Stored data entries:
=====
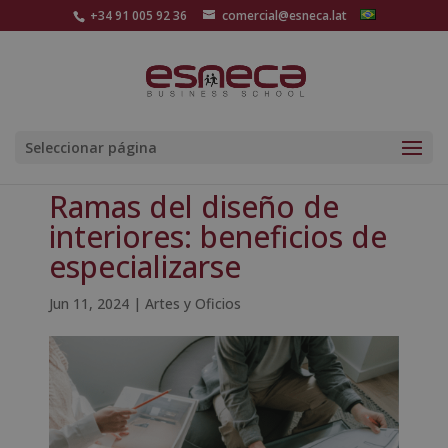
+34 91 005 92 36
comercial@esneca.lat
Seleccionar página
Ramas del diseño de
interiores: beneficios de
especializarse
Jun 11, 2024
|
Artes y Oficios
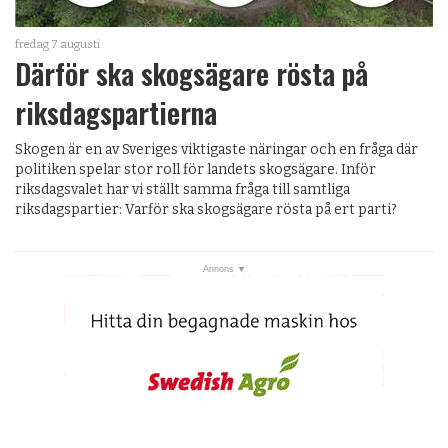
fredag 7 augusti
Därför ska skogsägare rösta på
riksdagspartierna
Skogen är en av Sveriges viktigaste näringar och en fråga där
politiken spelar stor roll för landets skogsägare. Inför
riksdagsvalet har vi ställt samma fråga till samtliga
riksdagspartier: Varför ska skogsägare rösta på ert parti?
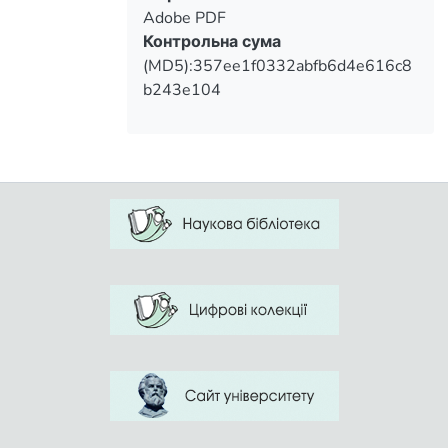
results. Surveys of students revealed that
Adobe PDF
the majority of respondents, 81%,
Контрольна сума
consider it necessary to study a sport such
(MD5):357ee1f0332abfb6d4e616c8
as rock climbing for better professional
b243e104
training. Only 27% can use the elements
of this sport. Due to the fact that rock
climbing has a positive effect on the
appearance and promotes the
development of physical abilities, 64% of
high school students would enjoy
climbing. The data obtained in this way
indicate that the chosen topic is relevant
and timely.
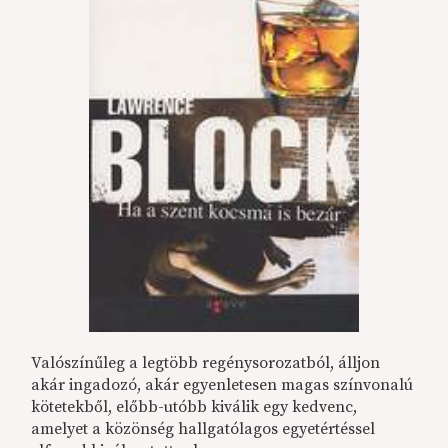
Valószínűleg a legtöbb regénysorozatból, álljon
akár ingadozó, akár egyenletesen magas színvonalú
kötetekből, előbb-utóbb kiválik egy kedvenc,
amelyet a közönség hallgatólagos egyetértéssel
=====
• Problem: Without changing a word, retype every entry above, but drop its pictures.

• Your response:
+34 91 005 92 36
comercial@esneca.lat
Seleccionar página
Ramas del diseño de
interiores: beneficios de
especializarse
Jun 11, 2024
|
Artes y Oficios
fredag 7 augusti
Därför ska skogsägare rösta på
riksdagspartierna
Skogen är en av Sveriges viktigaste näringar och en fråga där
politiken spelar stor roll för landets skogsägare. Inför
riksdagsvalet har vi ställt samma fråga till samtliga
riksdagspartier: Varför ska skogsägare rösta på ert parti?
results. Surveys of students revealed that
Adobe PDF
the majority of respondents, 81%,
Контрольна сума
consider it necessary to study a sport such
(MD5):357ee1f0332abfb6d4e616c8
as rock climbing for better professional
b243e104
training. Only 27% can use the elements
of this sport. Due to the fact that rock
climbing has a positive effect on the
appearance and promotes the
development of physical abilities, 64% of
high school students would enjoy
climbing. The data obtained in this way
indicate that the chosen topic is relevant
and timely.
Valószínűleg a legtöbb regénysorozatból, álljon
akár ingadozó, akár egyenletesen magas színvonalú
kötetekből, előbb-utóbb kiválik egy kedvenc,
amelyet a közönség hallgatólagos egyetértéssel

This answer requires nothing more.